[THE DATA Boundary: Start]

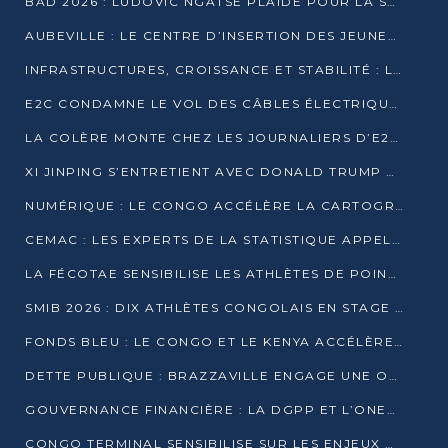
BAD 2026 : LUDOVIC NGATSÉ PLAIDE POUR LA SOUVERAINETÉ FINANCIÈRE AFRICAINE
AUBEVILLE : LE CENTRE D’INSERTION DES JEUNES PRÊT À OUVRIR SES PORTES
INFRASTRUCTURES, CROISSANCE ET STABILITÉ : LA GUINÉE AFFÛTE SES AMBITIONS
E2C CONDAMNE LE VOL DES CÂBLES ÉLECTRIQUES APRÈS UNE VIDÉO VIRALE
LA COLÈRE MONTE CHEZ LES JOURNALIERS D’E2C QUI DÉNONCENT 20 ANS DE PRÉCARITÉ
XI JINPING S’ENTRETIENT AVEC DONALD TRUMP À BEIJING
NUMÉRIQUE : LE CONGO ACCÉLÈRE LA CARTOGRAPHIE DE SES INFRASTRUCTURES DIGITALES
CEMAC : LES EXPERTS DE LA STATISTIQUE APPELLENT À RENFORCER LA SÉCURISATION DES DONNÉES
LA FÉCOTAE SENSIBILISE LES ATHLÈTES DE POINTE-NOIRE À L’HYGIÈNE ALIMENTA
SMIB 2026 : DIX ATHLÈTES CONGOLAIS EN STAGE AU KENYA
FONDS BLEU : LE CONGO ET LE KENYA ACCÉLÈRENT LA MOBILISATION DES FINANCEMENTS
DETTE PUBLIQUE : BRAZZAVILLE ENGAGE UNE OPÉRATION DE RACHAT DE 575 MILLIONS DE DOLLARS
GOUVERNANCE FINANCIÈRE : LA DGPP ET L’ONEC-C VERS UN PARTENARIAT POUR ASSAINIR LES ENTREPRISES PUBLIQUES
CONGO TERMINAL SENSIBILISE SUR LES ENJEUX DE LA SANTÉ MENTALE EN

[THE DATA Boundary: End]

WORK TO COMPLETE — Wherever a line in the data above holds the word "ATHLÈTES", copy that line.

SOLUTION TO THE PROBLEM —
LA FÉCOTAE SENSIBILISE LES ATHLÈTES DE POINTE-NOIRE À L’HYGIÈNE ALIMENTA
SMIB 2026 : DIX ATHLÈTES CONGOLAIS EN STAGE AU KENYA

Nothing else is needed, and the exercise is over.